Except for the word “moral” (a significant omission, according to Mr. Ferrara), this passage reappears in Woods' 2005 The Church and the Market, p. 73. But this is how Mr. Ferrara presents it in TCATL:
When dealing with wage rates, a moral question that is hardly ever asked, but should be by those who advocate “living wage” legislation is why the obligation of charity should fall entirely upon the shoulders of the employer. . . . [I]n the case of a worker in dire need, while “certainly from a Christian point of view we ought to help him meet his needs,” the question that ought to arise is this: “Why, however, should it be precisely he employer on whom this obligation falls, if in fact the employer is not worsening but bettering the condition of his employee?” (193)

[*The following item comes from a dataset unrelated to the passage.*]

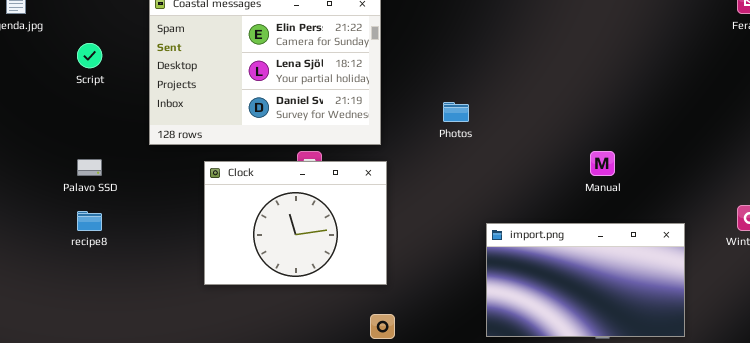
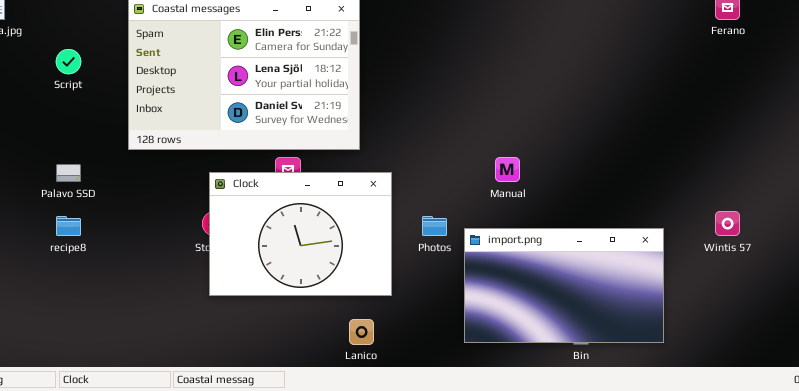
Photos: [443,102,469,122] -> [422,216,447,236], moved
Manual: [590,151,615,176] -> [495,157,520,182], moved
Clock: [204,161,387,285] -> [209,172,392,296], moved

Mr. Ferrara preserves the internal quotation marks that bracket Sadowsky’s words, but replaces with elliptical dots the sentence that (a) attributes those words to Sadowsky and (b) implicitly invites the reader to compare and contrast the costs and benefits of being an employee and going into business for oneself. (Mr. Ferrara added the italics in the first sentence without remark; the other two italicizations are Woods'.)
The Sadowsky article Woods quoted from is “Capitalism, Ethics, and Classical Catholic Social Doctrine,” [This World, Fall 1983, 115-125], which Woods cited in his book’s third chapter, note 85.
Since Mr. Ferrara paid special attention to that chapter, he must have noticed Sadowsky’s name in its first paragraph and the citation of this article in the first and last reference notes as well as in the 85th (not to mention elsewhere, including the bibliography).
Did that article’s title not provoke his curiosity? Did it advertise its relevance to his task too subtly?
Had he done due diligence, Mr. Ferrara would not have referred to Woods’ source as “a Jesuit economist.” (Does Sadowsky's question strike you as one an economist would ask?) Had he performed an Internet search for “James Sadowsky,” he would have discovered (a fact already disclosed in my review of Woods) that he could access from my site the text of every Sadowsky article cited by Woods. That is, a few clicks would have taken him to “Capitalism, Ethics, and Classical Catholic Social Doctrine,” “Private Property and Collective Ownership,” and “Christian Response to Poverty.”
When our examination of TCATL arrives at the discussion of the just wage, we will ask Sadowsky’s question again and evaluate Mr. Ferrara’s answer.